Henry Forster ging in seiner Rede bei der bvse-Jahrestagung aber auch auf die politischen Rahmenbedingungen ein. "Natürlich brauchen wir auch politische Unterstützung, aber wir betteln nicht um Schutzschirme", erklärte der bvse-Präsident. Es gehe vielmehr darum, dass auch in der Krise Kreislaufwirtschaft möglich bleibt. Deshalb lehnt der bvse auch das momentan diskutierte Exportverbot von Abfällen ab, da hierunter auch Sekundärrohstoffe fallen. "Das ist absurd. Wir stellen ja auch nicht den Import von Sekundärrohstoffen ein", so der bvse-Präsident.

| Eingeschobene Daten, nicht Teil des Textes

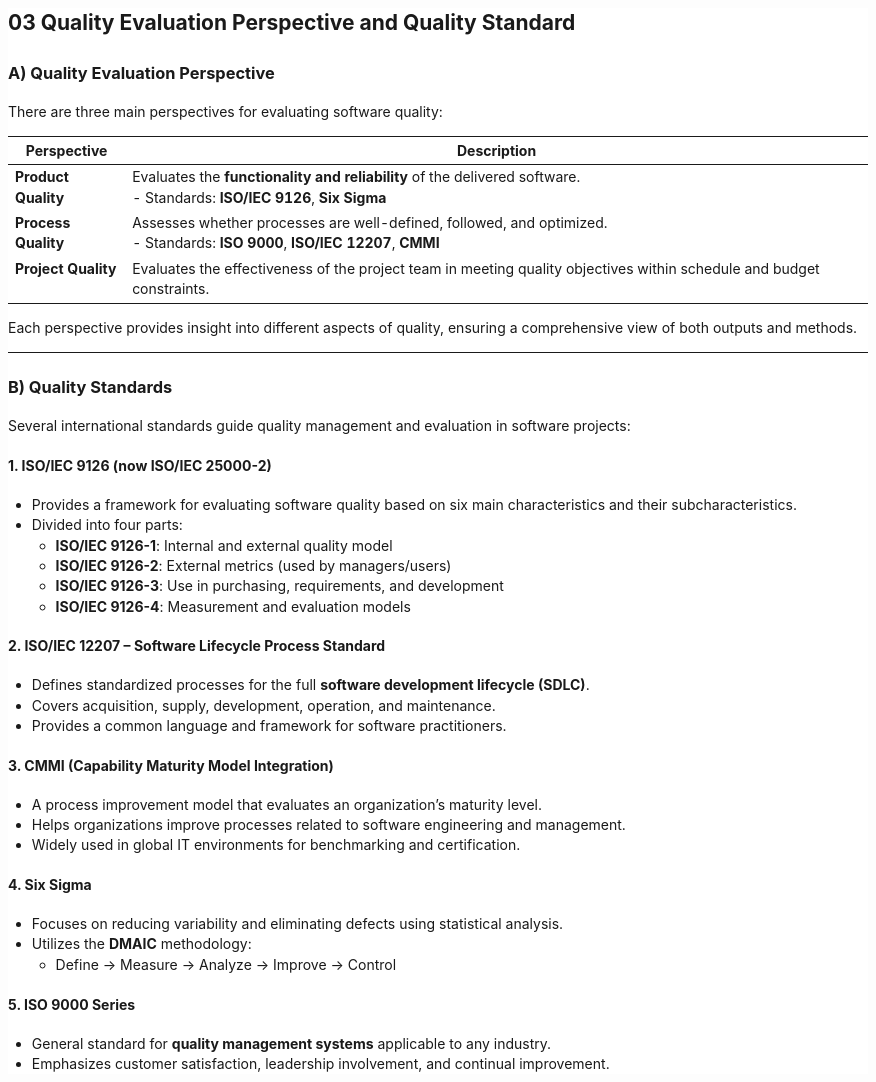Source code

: ## 03 Quality Evaluation Perspective and Quality Standard

### A) Quality Evaluation Perspective

There are three main perspectives for evaluating software quality:

| Perspective | Description |
|-------------|-------------|
| **Product Quality** | Evaluates the **functionality and reliability** of the delivered software. <br> - Standards: **ISO/IEC 9126**, **Six Sigma** |
| **Process Quality** | Assesses whether processes are well-defined, followed, and optimized. <br> - Standards: **ISO 9000**, **ISO/IEC 12207**, **CMMI** |
| **Project Quality** | Evaluates the effectiveness of the project team in meeting quality objectives within schedule and budget constraints. |

Each perspective provides insight into different aspects of quality, ensuring a comprehensive view of both outputs and methods.

---

### B) Quality Standards

Several international standards guide quality management and evaluation in software projects:

#### 1. **ISO/IEC 9126 (now ISO/IEC 25000-2)**
- Provides a framework for evaluating software quality based on six main characteristics and their subcharacteristics.
- Divided into four parts:
  - **ISO/IEC 9126-1**: Internal and external quality model
  - **ISO/IEC 9126-2**: External metrics (used by managers/users)
  - **ISO/IEC 9126-3**: Use in purchasing, requirements, and development
  - **ISO/IEC 9126-4**: Measurement and evaluation models

#### 2. **ISO/IEC 12207 – Software Lifecycle Process Standard**
- Defines standardized processes for the full **software development lifecycle (SDLC)**.
- Covers acquisition, supply, development, operation, and maintenance.
- Provides a common language and framework for software practitioners.

#### 3. **CMMI (Capability Maturity Model Integration)**
- A process improvement model that evaluates an organization’s maturity level.
- Helps organizations improve processes related to software engineering and management.
- Widely used in global IT environments for benchmarking and certification.

#### 4. **Six Sigma**
- Focuses on reducing variability and eliminating defects using statistical analysis.
- Utilizes the **DMAIC** methodology:
  - Define → Measure → Analyze → Improve → Control

#### 5. **ISO 9000 Series**
- General standard for **quality management systems** applicable to any industry.
- Emphasizes customer satisfaction, leadership involvement, and continual improvement.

Abschließend bekräftigte Henry Forster in Berlin noch einmal die Forderung seines Verbandes, dass auch Müllverbrennungsanlagen in den Brennstoffemissionshandel einbezogen werden. "Wer Treibhausgas emittiert, muss auch dafür bezahlen. Es kann nicht sein, dass ein Zementwerk, das Ersatzbrennstoff einsetzt, dafür bezahlen muss und ein Müllheizkraftwerk nicht."